Die Polizei in Las Vegas hat unterdessen den Fall wieder aufgerollt. Noch ist nicht klar, ob es zum Prozess kommt. Ronaldo hat die Geschichte in einem Instagram-Video schnell als «Fake-News» abgetan. Im Interview mit «France Football» sagte er später: «Für meine Teamkollegen, meine Familie, Fans, die mich unterstützen, ist diese Geschichte nicht belanglos.» An ihm selbst aber scheint das alles abzuperlen. Wie Fett in der Teflonpfanne. Als wäre nichts gewesen, als wäre alles wie immer, schiesst er Tore, schlägt Laser-Pässe, Granaten-Freistösse. Es hat etwas Beängstigendes, wie er all das ausblenden kann, fast schon etwas Schizophrenes.
Im Gespräch mit der «Gazzetta dello Sport» sagte er unlängst: «Wenn ich dauernd daran denken würde, was ich schon alles gewonnen habe oder wie viel Geld ich besitze, dann würde ich nachlassen. Manchmal ist es besser, zu vergessen, wer ich bin.» Die Verdrängung hat System. Sie hat ihn zu dem gemacht, der er ist. Bei fast jedem Training ist er als Erster in der Kabine. Und er stemmt noch immer Hanteln oder tritt Freistösse, wenn seine Kollegen längst auf dem Heimweg sind.
Aber da ist auch diese dunkle Seite, dieser Abgrund. Mayorga erinnert sich, wie Ronaldo ihr nach der mutmasslichen Vergewaltigung sagte: «Zu 99 Prozent bin ich ein guter Kerl, ich weiss nicht, was mit diesem einen Prozent ist.»
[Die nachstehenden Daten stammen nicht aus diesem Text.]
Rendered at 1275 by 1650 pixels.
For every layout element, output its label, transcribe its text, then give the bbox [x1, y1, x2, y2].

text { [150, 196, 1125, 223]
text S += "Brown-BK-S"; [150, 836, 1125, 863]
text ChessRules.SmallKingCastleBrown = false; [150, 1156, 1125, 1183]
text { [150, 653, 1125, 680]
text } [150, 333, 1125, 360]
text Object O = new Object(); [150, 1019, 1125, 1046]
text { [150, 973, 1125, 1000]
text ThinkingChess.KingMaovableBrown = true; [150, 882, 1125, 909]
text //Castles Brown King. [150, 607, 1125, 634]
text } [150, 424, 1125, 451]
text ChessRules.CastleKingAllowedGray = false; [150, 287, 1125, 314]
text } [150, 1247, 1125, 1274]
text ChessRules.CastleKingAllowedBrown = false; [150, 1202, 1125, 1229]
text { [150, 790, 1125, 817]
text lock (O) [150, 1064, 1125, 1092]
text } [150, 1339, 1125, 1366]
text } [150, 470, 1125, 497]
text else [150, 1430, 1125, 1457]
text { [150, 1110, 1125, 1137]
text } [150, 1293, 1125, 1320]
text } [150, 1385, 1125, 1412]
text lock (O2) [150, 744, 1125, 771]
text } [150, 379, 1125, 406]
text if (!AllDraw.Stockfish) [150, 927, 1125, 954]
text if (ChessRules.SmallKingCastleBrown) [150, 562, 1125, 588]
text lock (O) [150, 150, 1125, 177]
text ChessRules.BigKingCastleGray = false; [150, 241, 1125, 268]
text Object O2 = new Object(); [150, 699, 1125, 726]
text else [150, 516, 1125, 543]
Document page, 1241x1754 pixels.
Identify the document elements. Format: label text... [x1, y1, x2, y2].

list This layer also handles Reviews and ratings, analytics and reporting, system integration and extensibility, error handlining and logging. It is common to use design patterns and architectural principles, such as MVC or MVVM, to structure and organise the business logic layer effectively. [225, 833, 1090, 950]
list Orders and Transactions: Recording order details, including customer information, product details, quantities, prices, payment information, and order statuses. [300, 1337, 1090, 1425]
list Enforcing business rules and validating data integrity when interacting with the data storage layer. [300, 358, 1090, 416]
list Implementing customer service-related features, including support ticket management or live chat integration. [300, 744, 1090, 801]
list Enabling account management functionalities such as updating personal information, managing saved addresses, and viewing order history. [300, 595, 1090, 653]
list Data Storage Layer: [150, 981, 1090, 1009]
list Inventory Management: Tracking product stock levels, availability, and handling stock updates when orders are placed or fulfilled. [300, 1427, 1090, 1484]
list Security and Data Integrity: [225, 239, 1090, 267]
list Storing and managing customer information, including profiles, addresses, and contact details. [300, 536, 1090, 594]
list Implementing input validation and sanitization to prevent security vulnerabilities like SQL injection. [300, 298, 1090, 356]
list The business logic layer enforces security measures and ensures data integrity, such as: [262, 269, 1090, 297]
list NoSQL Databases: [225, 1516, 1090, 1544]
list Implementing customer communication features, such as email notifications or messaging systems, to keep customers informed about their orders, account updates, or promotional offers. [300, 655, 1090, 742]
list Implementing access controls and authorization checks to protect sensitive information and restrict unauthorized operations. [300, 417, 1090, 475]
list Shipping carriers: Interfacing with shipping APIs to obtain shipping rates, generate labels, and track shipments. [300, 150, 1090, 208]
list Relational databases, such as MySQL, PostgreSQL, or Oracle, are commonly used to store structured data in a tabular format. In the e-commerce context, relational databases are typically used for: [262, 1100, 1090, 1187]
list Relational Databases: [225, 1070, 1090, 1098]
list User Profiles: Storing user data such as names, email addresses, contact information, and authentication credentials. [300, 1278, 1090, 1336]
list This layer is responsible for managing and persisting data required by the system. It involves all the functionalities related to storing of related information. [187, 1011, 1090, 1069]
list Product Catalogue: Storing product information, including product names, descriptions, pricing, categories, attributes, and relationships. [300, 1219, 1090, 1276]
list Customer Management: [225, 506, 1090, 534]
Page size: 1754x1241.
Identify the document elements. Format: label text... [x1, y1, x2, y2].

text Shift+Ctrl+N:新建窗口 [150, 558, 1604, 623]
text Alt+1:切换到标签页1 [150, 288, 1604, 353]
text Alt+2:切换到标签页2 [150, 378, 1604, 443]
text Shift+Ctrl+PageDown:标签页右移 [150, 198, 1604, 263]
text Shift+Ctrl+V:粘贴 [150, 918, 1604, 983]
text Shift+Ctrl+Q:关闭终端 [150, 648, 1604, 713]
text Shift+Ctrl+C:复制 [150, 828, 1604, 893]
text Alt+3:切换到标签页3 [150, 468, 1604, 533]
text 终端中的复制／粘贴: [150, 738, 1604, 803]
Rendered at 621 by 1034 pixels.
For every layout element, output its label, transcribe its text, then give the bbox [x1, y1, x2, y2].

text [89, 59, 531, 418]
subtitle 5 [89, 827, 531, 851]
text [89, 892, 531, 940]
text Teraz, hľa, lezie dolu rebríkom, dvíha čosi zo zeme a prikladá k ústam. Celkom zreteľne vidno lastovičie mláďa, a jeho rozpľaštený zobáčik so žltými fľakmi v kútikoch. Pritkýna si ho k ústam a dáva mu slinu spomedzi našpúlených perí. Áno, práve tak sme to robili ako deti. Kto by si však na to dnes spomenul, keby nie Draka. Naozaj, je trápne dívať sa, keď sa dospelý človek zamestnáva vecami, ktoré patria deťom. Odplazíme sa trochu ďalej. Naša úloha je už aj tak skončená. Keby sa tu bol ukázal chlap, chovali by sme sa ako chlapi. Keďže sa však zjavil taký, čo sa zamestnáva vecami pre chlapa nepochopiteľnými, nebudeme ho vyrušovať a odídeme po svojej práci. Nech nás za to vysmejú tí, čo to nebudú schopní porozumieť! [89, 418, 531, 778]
Doch davon redet am Dienstagabend niemand. Kaum gelandet, verschwinden die Juve-Stars im bereitstehenden Teambus. Ausser den Fotografen mit ihren Teleobjektiven hat kaum jemand den Superstar auch nur zu sehen bekommen. Hinter verdunkelten Scheiben werden Ronaldo & Co. wegkutschiert. Direkt zum Bellevue in Bern. Kreischen und Tumult unter den Tifosi. Verworfene Hände und die Tränen eines kleinen Jungen. In den Händen der Mutter das Shirt von Ronaldo, der schwarze Stift. In seinem Kopf der zerstörte Traum vom Treffen mit dem Superstar.